> Document extract:
At long last, the 24-year-old guard, who's best known for dunking on LeBron James at a summer camp, will get to leave behind the squalor of D.C. for the winning tradition of Boston and the discipline and structure inherent in a partnership with Doc Rivers, Kevin Garnett and Paul Pierce.
It's tough to tell whether the Atlanta Hawks fit in better with the winners or the losers of the trade deadline.
On one hand, they still have Josh Smith. They shopped him hard for weeks (if not months), but could come up with no better offer than a package of Ekpe Udoh, Luc Richard Mbah a Moute, Beno Udrih and a protected first-round pick from the Milwaukee Bucks (per Ric Bucher). As a result, the Hawks will head into the summer knowing full well that they may lose a hometown hero and borderline All-Star for absolutely nothing.
On the other hand, they still have Josh Smith. The offer from Milwaukee wasn't exactly enticing, and it's entirely possible that Smith decides to re-up with the Hawks. After all, they can offer him more money over more years than anyone else.
I suppose the characterization of Atlanta's efforts depends on one's opinion of Smith himself. If you like his versatility, athleticism and activity on the defensive end, then you probably think the Hawks were smart to keep him. If you cringe at the thought of him launching even one more ill-advised long two, then, more than likely, your view of his ongoing residency in the ATL is less than favorable.

> Given data:
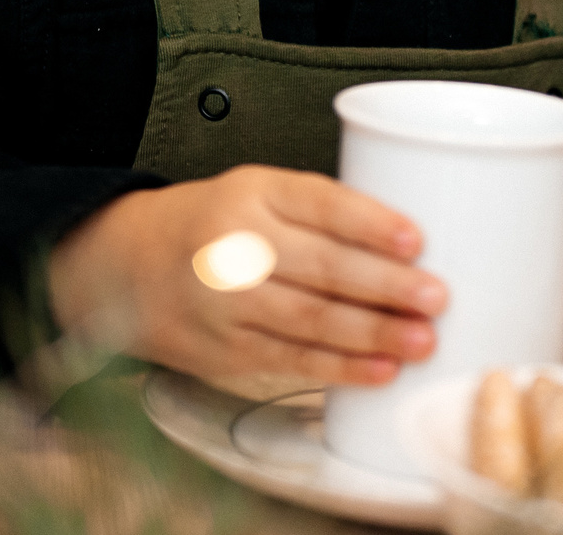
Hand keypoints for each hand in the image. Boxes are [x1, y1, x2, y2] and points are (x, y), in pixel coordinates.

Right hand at [47, 164, 444, 397]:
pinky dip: (340, 367)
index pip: (319, 203)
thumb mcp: (255, 192)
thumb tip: (405, 246)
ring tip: (421, 339)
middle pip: (321, 266)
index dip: (370, 222)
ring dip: (372, 333)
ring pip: (311, 319)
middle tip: (435, 297)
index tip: (416, 239)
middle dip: (385, 285)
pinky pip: (292, 359)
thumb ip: (316, 212)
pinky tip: (378, 370)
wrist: (127, 266)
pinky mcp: (225, 349)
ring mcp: (227, 301)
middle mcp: (236, 244)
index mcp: (252, 192)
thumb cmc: (211, 224)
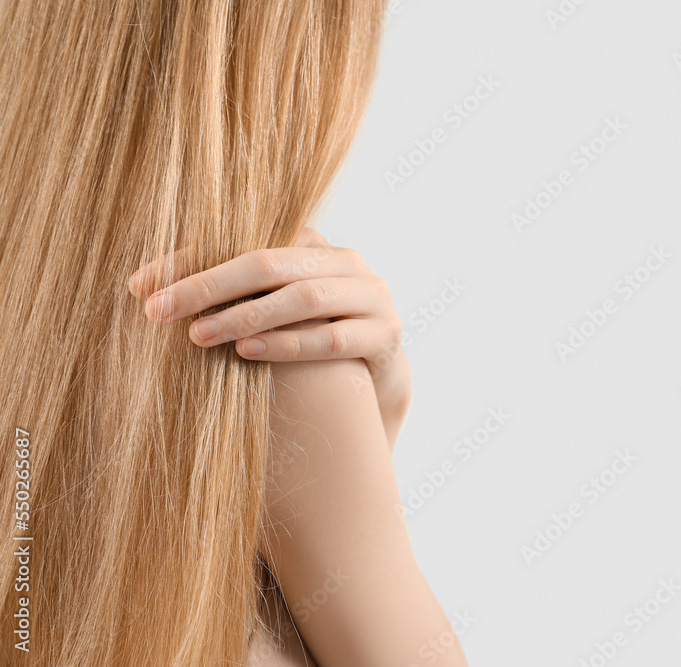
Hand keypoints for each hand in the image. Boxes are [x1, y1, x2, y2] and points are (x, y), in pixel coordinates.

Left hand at [128, 228, 411, 447]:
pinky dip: (288, 345)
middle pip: (271, 262)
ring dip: (246, 316)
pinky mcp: (385, 337)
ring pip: (304, 298)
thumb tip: (143, 286)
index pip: (245, 240)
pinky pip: (333, 338)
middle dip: (210, 286)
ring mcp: (372, 298)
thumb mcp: (273, 311)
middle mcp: (347, 263)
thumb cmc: (312, 340)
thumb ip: (231, 292)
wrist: (378, 383)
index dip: (193, 260)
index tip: (142, 286)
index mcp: (315, 244)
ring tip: (198, 335)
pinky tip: (248, 352)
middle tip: (159, 311)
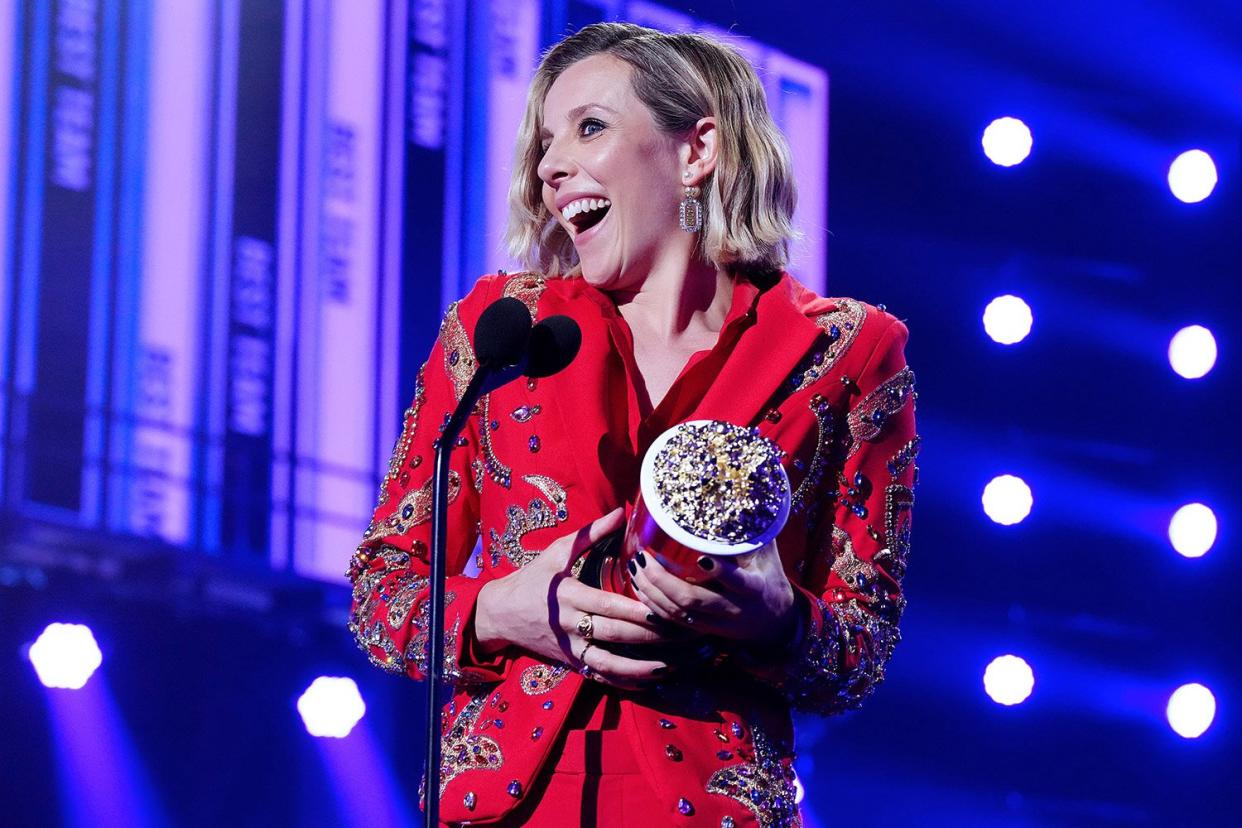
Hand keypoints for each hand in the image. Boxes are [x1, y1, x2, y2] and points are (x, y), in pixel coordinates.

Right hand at [474, 508, 676, 688]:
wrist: (500, 614)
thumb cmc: (532, 578)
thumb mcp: (556, 552)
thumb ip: (590, 533)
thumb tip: (622, 512)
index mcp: (569, 595)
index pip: (608, 605)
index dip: (636, 610)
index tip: (664, 609)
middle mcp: (571, 624)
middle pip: (615, 634)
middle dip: (650, 636)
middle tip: (681, 634)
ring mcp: (570, 647)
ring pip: (608, 663)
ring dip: (639, 667)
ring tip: (669, 666)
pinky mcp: (570, 662)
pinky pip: (599, 675)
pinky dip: (623, 681)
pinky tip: (647, 680)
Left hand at [628, 540, 798, 644]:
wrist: (774, 623)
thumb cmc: (769, 579)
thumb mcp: (768, 556)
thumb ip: (754, 531)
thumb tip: (743, 495)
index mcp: (754, 589)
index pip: (737, 582)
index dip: (720, 572)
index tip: (701, 557)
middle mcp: (733, 609)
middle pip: (693, 599)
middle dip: (664, 581)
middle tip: (644, 558)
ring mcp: (716, 622)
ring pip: (678, 612)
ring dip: (653, 591)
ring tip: (636, 567)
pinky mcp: (702, 629)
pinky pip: (672, 621)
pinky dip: (652, 604)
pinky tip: (639, 586)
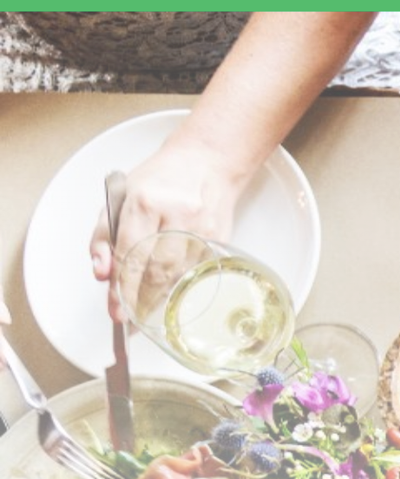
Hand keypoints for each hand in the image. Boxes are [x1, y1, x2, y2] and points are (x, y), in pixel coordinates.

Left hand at [88, 132, 247, 322]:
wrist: (206, 163)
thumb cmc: (161, 180)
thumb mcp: (120, 198)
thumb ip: (103, 236)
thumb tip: (101, 271)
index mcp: (145, 202)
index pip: (128, 254)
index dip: (120, 286)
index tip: (114, 307)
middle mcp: (176, 215)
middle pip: (154, 269)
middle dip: (137, 298)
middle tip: (126, 316)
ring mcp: (202, 228)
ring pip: (177, 275)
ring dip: (158, 297)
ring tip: (143, 310)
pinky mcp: (219, 239)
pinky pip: (195, 272)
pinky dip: (179, 286)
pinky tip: (168, 294)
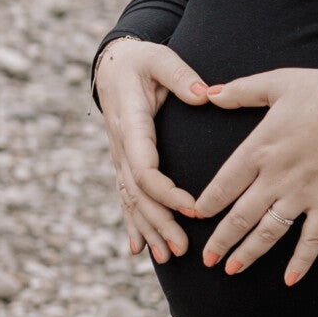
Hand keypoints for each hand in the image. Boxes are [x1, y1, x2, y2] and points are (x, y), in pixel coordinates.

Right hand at [92, 39, 206, 263]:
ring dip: (149, 230)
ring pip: (131, 201)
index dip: (166, 192)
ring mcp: (119, 158)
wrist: (113, 65)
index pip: (144, 168)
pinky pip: (126, 197)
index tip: (193, 207)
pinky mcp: (123, 163)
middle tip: (183, 248)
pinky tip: (138, 249)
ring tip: (169, 258)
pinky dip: (132, 224)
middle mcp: (121, 147)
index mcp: (131, 124)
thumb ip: (181, 76)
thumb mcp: (159, 58)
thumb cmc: (141, 60)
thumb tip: (205, 94)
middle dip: (160, 223)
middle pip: (138, 194)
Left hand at [191, 67, 317, 283]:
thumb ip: (239, 91)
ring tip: (232, 270)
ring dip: (249, 253)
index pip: (223, 184)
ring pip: (269, 232)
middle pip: (240, 216)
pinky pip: (312, 239)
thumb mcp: (276, 83)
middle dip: (221, 239)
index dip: (207, 203)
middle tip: (207, 259)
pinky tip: (289, 280)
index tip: (196, 216)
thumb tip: (207, 93)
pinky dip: (302, 261)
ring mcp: (302, 195)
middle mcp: (275, 178)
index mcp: (259, 149)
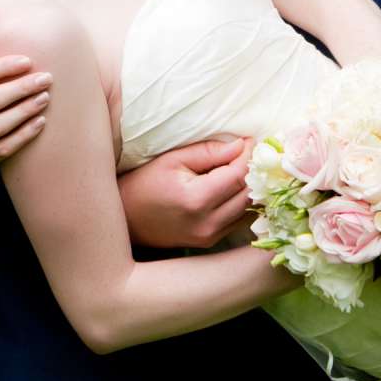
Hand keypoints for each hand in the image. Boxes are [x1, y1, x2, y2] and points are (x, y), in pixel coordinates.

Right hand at [118, 136, 251, 249]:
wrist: (127, 219)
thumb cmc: (145, 183)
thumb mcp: (173, 160)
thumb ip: (208, 152)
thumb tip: (240, 145)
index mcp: (196, 200)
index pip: (238, 175)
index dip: (248, 155)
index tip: (249, 139)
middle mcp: (207, 223)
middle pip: (248, 193)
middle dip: (254, 169)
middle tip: (252, 151)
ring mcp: (209, 236)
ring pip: (248, 209)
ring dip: (252, 186)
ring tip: (246, 166)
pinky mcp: (210, 242)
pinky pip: (239, 220)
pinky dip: (243, 202)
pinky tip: (237, 186)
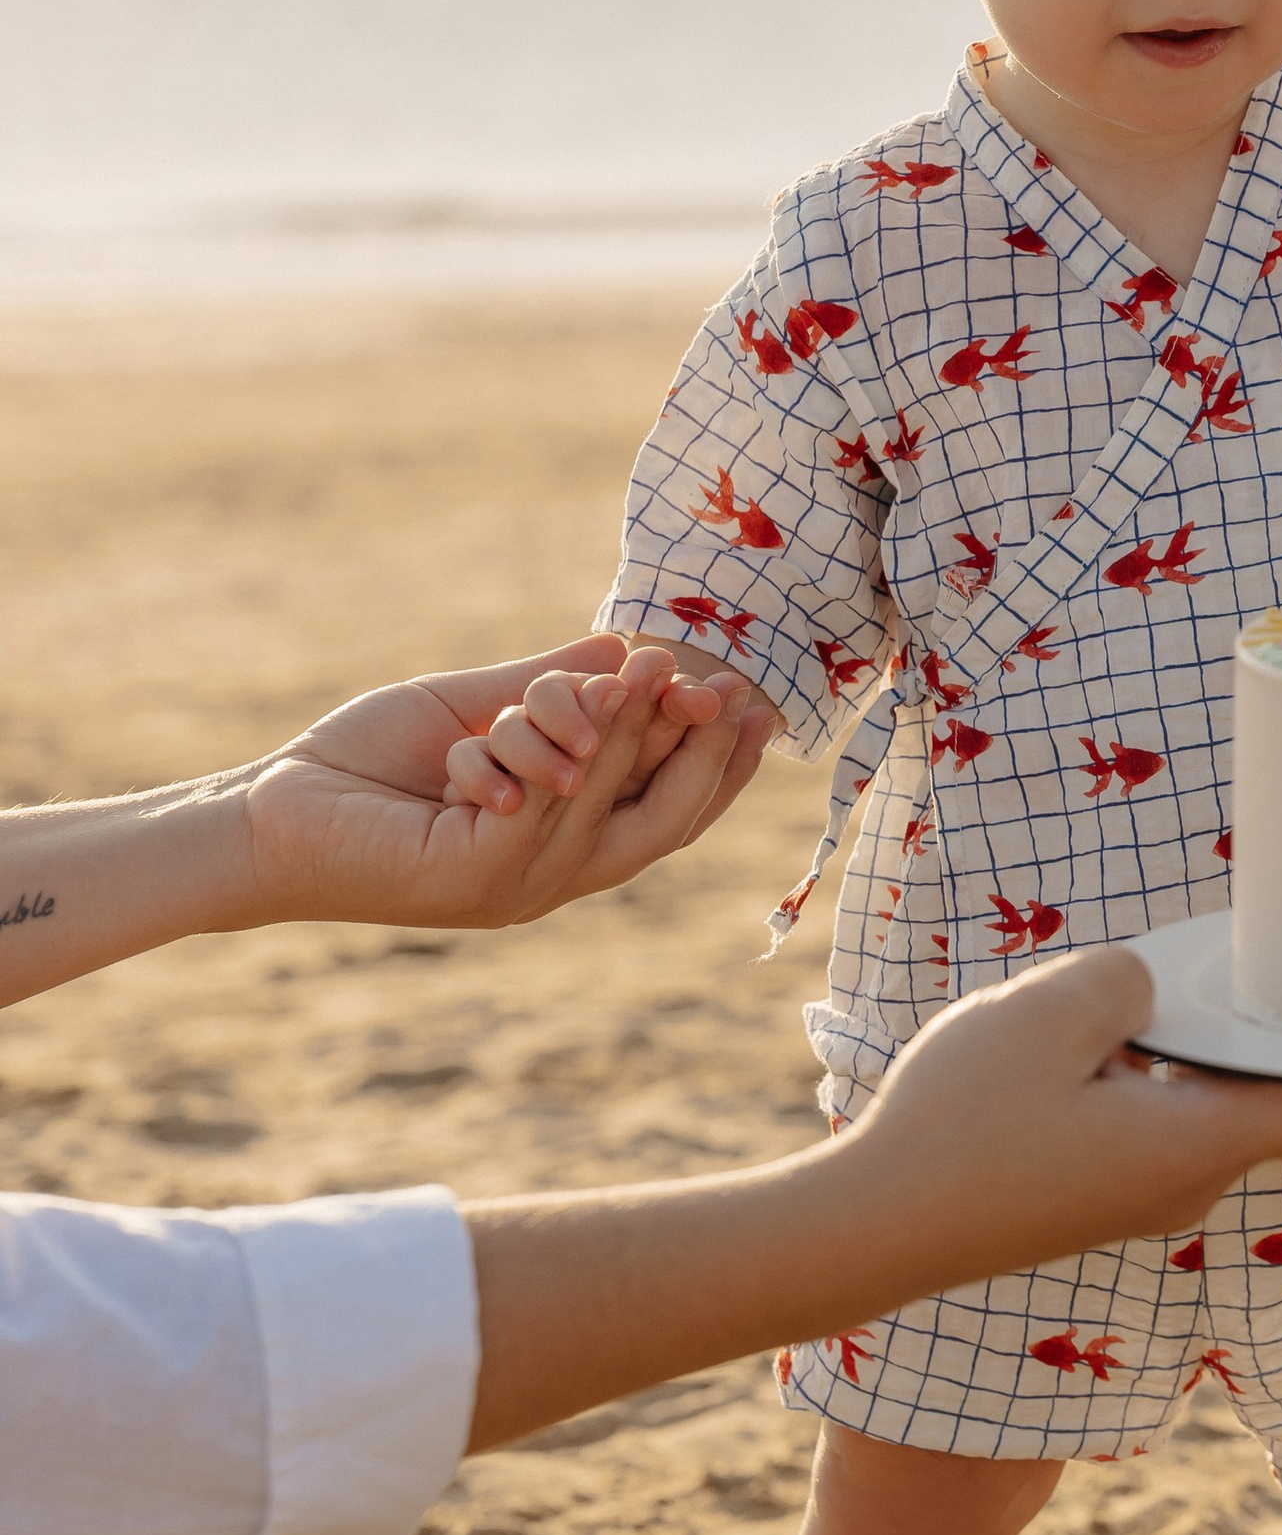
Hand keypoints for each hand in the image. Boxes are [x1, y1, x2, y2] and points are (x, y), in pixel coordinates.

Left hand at [235, 638, 773, 932]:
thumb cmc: (367, 766)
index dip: (720, 763)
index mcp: (567, 842)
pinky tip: (482, 738)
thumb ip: (551, 687)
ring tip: (607, 677)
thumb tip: (623, 647)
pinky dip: (514, 751)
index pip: (671, 811)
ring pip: (595, 793)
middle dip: (692, 744)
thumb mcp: (480, 709)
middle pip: (660, 814)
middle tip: (709, 679)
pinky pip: (528, 799)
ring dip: (599, 725)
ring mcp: (518, 888)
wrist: (272, 811)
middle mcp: (555, 877)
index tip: (755, 703)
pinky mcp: (475, 879)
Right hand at [466, 946, 1281, 1447]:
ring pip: (1229, 1099)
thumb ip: (1129, 984)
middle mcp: (1197, 1172)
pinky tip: (1162, 1030)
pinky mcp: (1102, 1184)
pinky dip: (1197, 1070)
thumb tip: (1152, 993)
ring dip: (1267, 1057)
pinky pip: (1173, 1111)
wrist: (870, 1233)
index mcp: (1208, 1137)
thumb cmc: (960, 1129)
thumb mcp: (1050, 1014)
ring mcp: (1150, 1186)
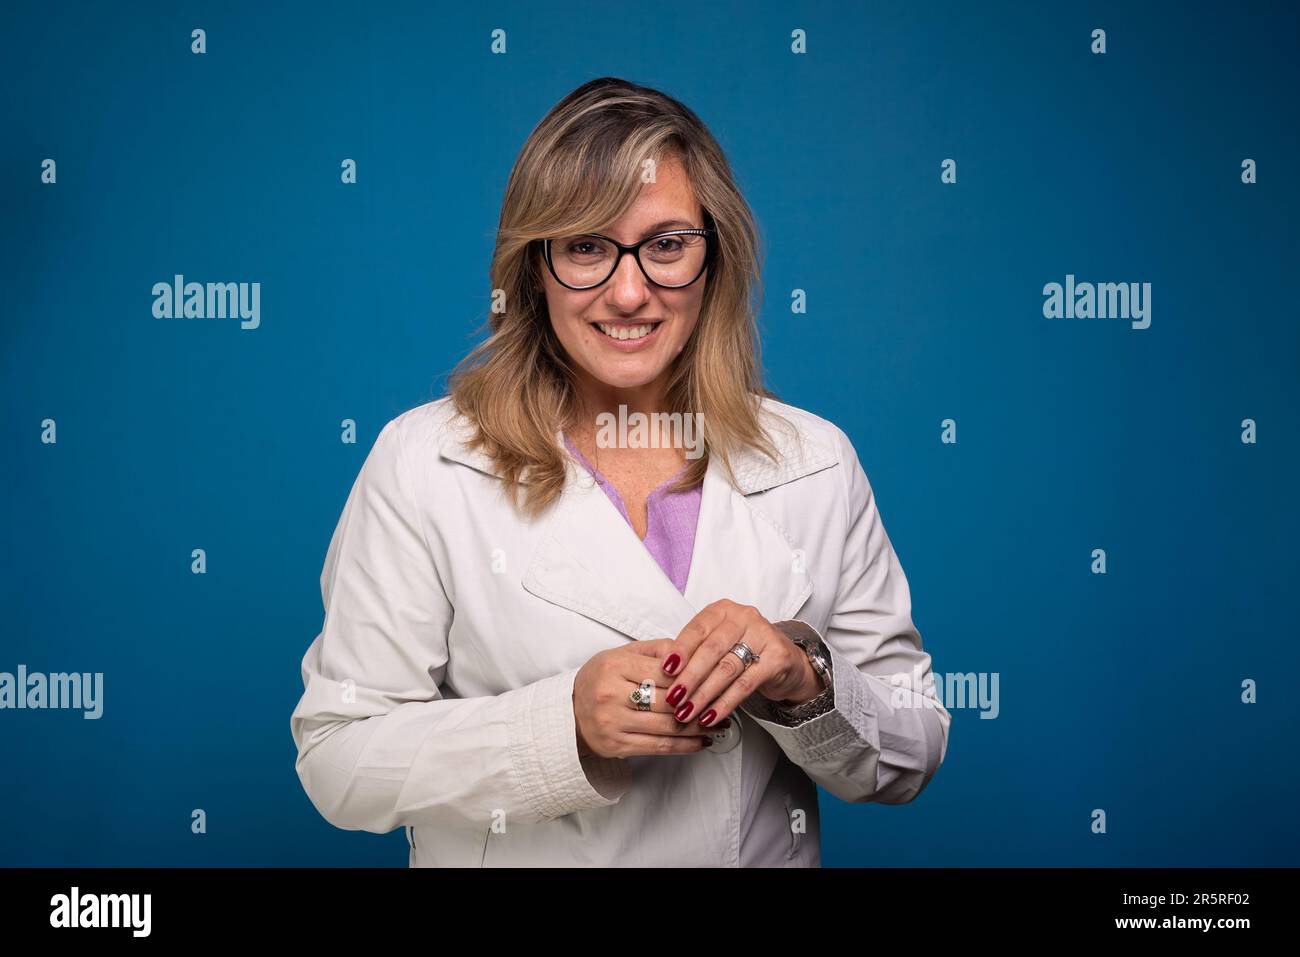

> What is being asked: Write out the passage on the Hawks at the trade deadline between "On the other" and "than anyone else.", inclusive, word for word.

> Solution to this task:
On the other hand, they still have Josh Smith. The offer from Milwaukee wasn't exactly enticing, and it's entirely possible that Smith decides to re-up with the Hawks. After all, they can offer him more money over more years than anyone else.